Issue No. 564

Published 12 Jul 2023

Gedo and Jubaland: A Tentative Reconciliation

Published on 12 Jul 2023 16:12 min
Gedo and Jubaland: A Tentative Reconciliation
 
In a surprising turn of events, Jubaland President Ahmed Mohamed Islam, known as ‘Madoobe,’ has made significant progress in his protracted struggle to regain control of the Gedo region. The region, predominantly inhabited by the Marehan sub clan of the Darood, has long resisted the largely Ogaden regional administration. But after weeks of tensions over Madoobe’s appointment of a new Gedo governor, Abdullahi Abdi Jama, several senior Gedo politicians appear to have acquiesced to the appointment. Gedo's anti-Madoobe alliance has splintered, signalled by the arrival of Jama and his deputies in Garbarahey. 
 
Following fears of potential armed conflict between Gedo and Jubaland forces, this seemingly sudden reversal will undoubtedly come to many as a surprise. While the dust is far from settled, this realignment has wide-reaching implications for Jubaland, particularly concerning the pending offensive against Al-Shabaab.
 
The Gedo governorship, and a significant majority of the region’s district commissioners, have now abandoned their calls for independence from Jubaland. A political calculation appears to have been made in the face of apparent Ethiopian indifference, and Villa Somalia’s support for Madoobe. One particularly notable defection is that of Ahmed Bule Gared, a former governor appointed by former President Mohamed Abdullahi Farmaajo; Gared has reportedly joined Madoobe's cause.  
 
Several Gedo politicians and many residents, however, remain deeply opposed to Madoobe’s administration. Just last week, senior Gedo figures announced the formation of the Union of Presidential Candidates, to oppose Madoobe’s administration and call for timely elections in the region. Adbullahi Sheikh Ismail Fartaag, a member of the new union and former Jubaland Vice President, attacked the apparent alliance between Jubaland and the Federal Government of Somalia (FGS). He accused Villa Somalia of pressuring Gedo authorities to cooperate with Madoobe.

WORK TO BE COMPLETED: Retype the stretch of the Gedo and Jubaland article from "In a surprising" through "deputies in Garbarahey.". The entries that follow were taken from a separate source.

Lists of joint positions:
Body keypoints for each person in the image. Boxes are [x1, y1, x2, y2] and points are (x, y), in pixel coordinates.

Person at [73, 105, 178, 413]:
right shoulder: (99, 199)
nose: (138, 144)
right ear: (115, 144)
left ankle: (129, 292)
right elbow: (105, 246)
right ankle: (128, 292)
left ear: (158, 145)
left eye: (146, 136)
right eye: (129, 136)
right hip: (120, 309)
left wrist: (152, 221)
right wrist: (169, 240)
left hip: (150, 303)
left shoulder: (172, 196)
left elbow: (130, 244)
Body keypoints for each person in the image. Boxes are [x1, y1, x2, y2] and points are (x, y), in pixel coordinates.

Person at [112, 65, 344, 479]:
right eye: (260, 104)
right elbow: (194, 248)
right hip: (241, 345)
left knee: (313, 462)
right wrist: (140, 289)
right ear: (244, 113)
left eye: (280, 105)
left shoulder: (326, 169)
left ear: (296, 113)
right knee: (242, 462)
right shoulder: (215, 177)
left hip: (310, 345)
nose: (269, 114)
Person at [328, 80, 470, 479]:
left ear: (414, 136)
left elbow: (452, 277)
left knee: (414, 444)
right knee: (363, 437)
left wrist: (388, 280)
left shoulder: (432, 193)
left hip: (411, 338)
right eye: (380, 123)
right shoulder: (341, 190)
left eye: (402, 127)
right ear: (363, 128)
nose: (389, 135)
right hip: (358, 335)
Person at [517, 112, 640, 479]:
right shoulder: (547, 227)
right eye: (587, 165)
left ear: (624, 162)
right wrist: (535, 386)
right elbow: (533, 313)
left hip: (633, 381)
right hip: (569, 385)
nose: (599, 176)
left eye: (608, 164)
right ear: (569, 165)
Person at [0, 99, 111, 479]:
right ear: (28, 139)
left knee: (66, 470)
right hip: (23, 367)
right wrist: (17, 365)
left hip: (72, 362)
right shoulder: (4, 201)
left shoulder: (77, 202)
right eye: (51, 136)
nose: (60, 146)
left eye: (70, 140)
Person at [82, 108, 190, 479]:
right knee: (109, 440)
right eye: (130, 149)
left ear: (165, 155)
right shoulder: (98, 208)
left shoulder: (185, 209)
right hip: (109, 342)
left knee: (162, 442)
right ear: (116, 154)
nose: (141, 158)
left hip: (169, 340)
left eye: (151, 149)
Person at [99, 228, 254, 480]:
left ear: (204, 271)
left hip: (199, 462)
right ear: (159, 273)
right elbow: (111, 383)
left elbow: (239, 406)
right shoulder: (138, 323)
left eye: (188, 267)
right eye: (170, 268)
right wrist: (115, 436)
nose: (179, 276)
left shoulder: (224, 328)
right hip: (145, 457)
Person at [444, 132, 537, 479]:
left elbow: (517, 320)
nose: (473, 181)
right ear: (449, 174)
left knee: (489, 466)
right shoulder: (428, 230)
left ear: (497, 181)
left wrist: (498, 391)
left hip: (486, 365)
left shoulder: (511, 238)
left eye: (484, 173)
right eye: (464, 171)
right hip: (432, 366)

* * *

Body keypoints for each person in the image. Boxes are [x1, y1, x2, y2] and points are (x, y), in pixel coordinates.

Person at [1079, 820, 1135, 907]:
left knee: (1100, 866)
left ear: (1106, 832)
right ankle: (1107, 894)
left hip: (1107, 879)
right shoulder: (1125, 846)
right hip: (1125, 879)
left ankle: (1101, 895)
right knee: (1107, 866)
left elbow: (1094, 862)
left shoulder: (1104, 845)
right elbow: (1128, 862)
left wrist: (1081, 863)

FINISHED EXERCISE:
In a surprising turn of events, Jubaland President Ahmed Mohamed Islam, known as ‘Madoobe,’ has made significant progress in his protracted struggle to regain control of the Gedo region. The region, predominantly inhabited by the Marehan sub clan of the Darood, has long resisted the largely Ogaden regional administration. But after weeks of tensions over Madoobe’s appointment of a new Gedo governor, Abdullahi Abdi Jama, several senior Gedo politicians appear to have acquiesced to the appointment. Gedo's anti-Madoobe alliance has splintered, signalled by the arrival of Jama and his deputies in Garbarahey.